I purchased a mare that had a fair scar across her knee, I didn’t want to show this mare, I bought her to breed with. This mare went on to be one of my best performance producing mares I owned. However, at the age of 18 the dear old girl suffered terrible arthritis in both her knees (she did go down on both knees when she split one of them open). I had to have her put down as she could no longer walk.
Conformation is one piece of the complex puzzle of a lame horse. Although poor conformation does not necessarily condemn a horse to lameness, the relationship of conformation, lameness is well-recognized.”
Conformation faults such as base-wide or base-narrow, whether in the forelimbs or hind limbs, have less severe conse-quences. Weight bearing with these defects is simply not optimal; the feet wear unevenly, which could lead to undue and abnormal stress on the bones and supporting soft tissue structures. But what about the other faults?
Many foals are born with a slight toed-out appearance. As the foal grows and the chest widens the limbs will progressively straighten on their own.
“In more severe cases of angular limb deformities, treatment is required and a foal with severe feet issues can lead to osteoarthritis of the carpal joints and lameness problems in the upper cannon bone. Often, toed-out conformation accompanies limb deformity, predisposing horses to lameness issues in the lower forelimb and to problems with interference (winging in).”
Many foals can be corrected right before your eyes with hoof balancing and dubbing the toe (making a bull-nosed foot).
Foals are like molding plastic because the greatest impact on conformation is made during periods of rapid growth, early recognition and regular reevaluations are extremely important to achieve a positive outcome.
A very common error among horse owners is refusal to confine a foal to a stall with an angular limb deformity when treating with trimming and/or shoeing. Too much exercise in a foal with angular limb deformities will worsen the result.”
In mature horses corrective trimming and shoeing can alter a horse’s stance, stride, or breakover. These methods can be used in horses with conformation defects to achieve a more normal limb movement. For example, balancing the hoof to avoid unequal shoe wear in horses that “interfere” can be used when poor conformation is an underlying cause of the interference. However, keep in mind that once a horse is an adult, more damage can often be done by trying to “correct” faults than by managing them appropriately. Speak to your farrier about corrective trimming and shoeing.
What are the rules?
In the A.Q.H.A. (Australia) Rule Book under…
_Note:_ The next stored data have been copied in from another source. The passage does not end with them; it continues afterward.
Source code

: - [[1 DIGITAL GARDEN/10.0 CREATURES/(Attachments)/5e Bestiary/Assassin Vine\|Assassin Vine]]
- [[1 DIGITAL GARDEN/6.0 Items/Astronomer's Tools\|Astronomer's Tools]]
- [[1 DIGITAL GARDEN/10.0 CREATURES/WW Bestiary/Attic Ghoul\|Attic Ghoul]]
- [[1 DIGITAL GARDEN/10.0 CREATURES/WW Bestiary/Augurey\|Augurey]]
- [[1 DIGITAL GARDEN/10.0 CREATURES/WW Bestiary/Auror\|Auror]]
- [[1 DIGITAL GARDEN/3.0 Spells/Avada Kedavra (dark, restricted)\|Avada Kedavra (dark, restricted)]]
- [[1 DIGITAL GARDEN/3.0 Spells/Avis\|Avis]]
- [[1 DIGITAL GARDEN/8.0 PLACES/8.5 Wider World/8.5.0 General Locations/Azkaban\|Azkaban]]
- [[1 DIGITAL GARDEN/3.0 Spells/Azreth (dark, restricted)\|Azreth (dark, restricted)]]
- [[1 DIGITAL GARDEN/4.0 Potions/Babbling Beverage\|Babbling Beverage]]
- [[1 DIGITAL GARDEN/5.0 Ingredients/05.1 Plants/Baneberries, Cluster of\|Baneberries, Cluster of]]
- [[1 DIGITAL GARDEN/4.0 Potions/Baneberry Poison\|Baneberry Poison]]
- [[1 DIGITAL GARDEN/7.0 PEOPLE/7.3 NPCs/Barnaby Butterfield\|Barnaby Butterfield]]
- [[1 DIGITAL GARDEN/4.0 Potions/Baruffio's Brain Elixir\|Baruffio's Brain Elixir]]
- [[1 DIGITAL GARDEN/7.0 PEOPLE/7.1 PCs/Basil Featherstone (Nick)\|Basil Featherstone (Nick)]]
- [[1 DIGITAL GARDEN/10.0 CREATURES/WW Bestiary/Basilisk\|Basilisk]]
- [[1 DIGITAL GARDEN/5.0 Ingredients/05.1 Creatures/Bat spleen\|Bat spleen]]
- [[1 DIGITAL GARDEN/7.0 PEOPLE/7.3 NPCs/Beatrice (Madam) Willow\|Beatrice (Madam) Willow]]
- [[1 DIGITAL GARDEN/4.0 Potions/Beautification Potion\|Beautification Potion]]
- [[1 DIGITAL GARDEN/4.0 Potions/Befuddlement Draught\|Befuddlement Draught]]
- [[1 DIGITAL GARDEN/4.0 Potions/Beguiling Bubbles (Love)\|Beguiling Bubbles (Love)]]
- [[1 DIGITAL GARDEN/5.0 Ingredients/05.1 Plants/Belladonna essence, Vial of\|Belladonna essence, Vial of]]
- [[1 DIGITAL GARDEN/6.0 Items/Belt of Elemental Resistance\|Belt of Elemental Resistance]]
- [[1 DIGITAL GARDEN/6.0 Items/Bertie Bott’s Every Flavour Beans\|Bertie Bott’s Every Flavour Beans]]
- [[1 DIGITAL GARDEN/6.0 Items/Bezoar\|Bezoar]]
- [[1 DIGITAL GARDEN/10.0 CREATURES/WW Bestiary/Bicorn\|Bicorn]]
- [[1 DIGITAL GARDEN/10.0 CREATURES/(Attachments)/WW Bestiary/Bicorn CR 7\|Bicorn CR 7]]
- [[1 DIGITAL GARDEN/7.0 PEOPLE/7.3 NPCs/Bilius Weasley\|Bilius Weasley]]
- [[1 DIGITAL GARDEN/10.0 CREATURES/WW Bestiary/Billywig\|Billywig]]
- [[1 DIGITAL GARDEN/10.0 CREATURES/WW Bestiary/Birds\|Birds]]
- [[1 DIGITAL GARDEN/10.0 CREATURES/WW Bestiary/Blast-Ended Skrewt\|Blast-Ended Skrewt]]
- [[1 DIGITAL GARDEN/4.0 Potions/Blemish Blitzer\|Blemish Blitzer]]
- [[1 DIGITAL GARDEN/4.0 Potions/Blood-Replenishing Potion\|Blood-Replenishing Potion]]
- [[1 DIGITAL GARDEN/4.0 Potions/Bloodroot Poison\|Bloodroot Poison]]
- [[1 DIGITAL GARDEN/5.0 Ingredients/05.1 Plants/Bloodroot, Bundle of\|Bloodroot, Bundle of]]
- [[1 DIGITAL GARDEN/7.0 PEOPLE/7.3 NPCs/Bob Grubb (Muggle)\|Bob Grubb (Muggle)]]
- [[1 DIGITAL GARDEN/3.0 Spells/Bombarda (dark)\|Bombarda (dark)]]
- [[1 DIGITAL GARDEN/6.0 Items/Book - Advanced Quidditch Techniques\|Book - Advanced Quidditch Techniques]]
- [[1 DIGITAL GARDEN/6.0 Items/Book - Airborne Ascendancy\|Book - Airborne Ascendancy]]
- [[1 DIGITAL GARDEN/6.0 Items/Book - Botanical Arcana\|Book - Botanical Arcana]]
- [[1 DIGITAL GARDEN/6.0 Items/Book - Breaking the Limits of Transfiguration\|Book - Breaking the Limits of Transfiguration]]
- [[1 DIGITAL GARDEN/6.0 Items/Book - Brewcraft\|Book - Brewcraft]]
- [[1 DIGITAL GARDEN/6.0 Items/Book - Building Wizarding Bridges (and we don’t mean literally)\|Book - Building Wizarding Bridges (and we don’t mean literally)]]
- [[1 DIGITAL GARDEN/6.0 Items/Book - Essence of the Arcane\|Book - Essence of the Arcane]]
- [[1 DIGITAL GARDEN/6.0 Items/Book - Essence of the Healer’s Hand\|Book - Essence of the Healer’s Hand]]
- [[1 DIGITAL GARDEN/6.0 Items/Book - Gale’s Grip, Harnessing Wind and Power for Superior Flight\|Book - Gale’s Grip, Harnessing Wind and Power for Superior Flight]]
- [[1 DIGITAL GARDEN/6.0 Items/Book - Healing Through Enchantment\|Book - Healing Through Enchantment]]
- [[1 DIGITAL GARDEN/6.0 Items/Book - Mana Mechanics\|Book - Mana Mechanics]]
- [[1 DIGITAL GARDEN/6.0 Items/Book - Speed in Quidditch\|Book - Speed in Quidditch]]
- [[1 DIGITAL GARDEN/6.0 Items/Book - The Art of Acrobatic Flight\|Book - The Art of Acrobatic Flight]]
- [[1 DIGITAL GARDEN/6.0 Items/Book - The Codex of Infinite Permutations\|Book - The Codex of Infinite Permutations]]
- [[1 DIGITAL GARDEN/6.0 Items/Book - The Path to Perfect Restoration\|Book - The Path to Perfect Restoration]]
Any characteristic of conformation or movement, of a horse, is considered undesirable if it is below the standard described under Rule 11.1 to 11.3;
11.1 Conformation; means the form or outline of an animal; the symmetrical arrangement of its parts.
11.2 The conformation of a Quarter Horse is different from that of any other breed. It gives the horse grace and balance and enables it to excel in a great variety of disciplines. It is important therefore to become familiar with the Standard of Excellence for the breed.
11.3 Characteristics The following characteristics are desirable in Quarter Horses: (I have only added the characteristics of the limbs in this article, if you are interested in reading more on what are the desirable and undesirable characteristics of the Quarter Horse you will find the information in the A.Q.H.A. (Australia) Rule Book.
Note: I believe that all western bred registered horses would be the same.
The number and degree of undesirable characteristics, and/or defects present in a horse, will determine whether or not it is acceptable to the Association for registration or recording
Movement: Any characteristic which interferes with balanced, active movement of the horse such as: splints or other bone conditions accompanied by lameness.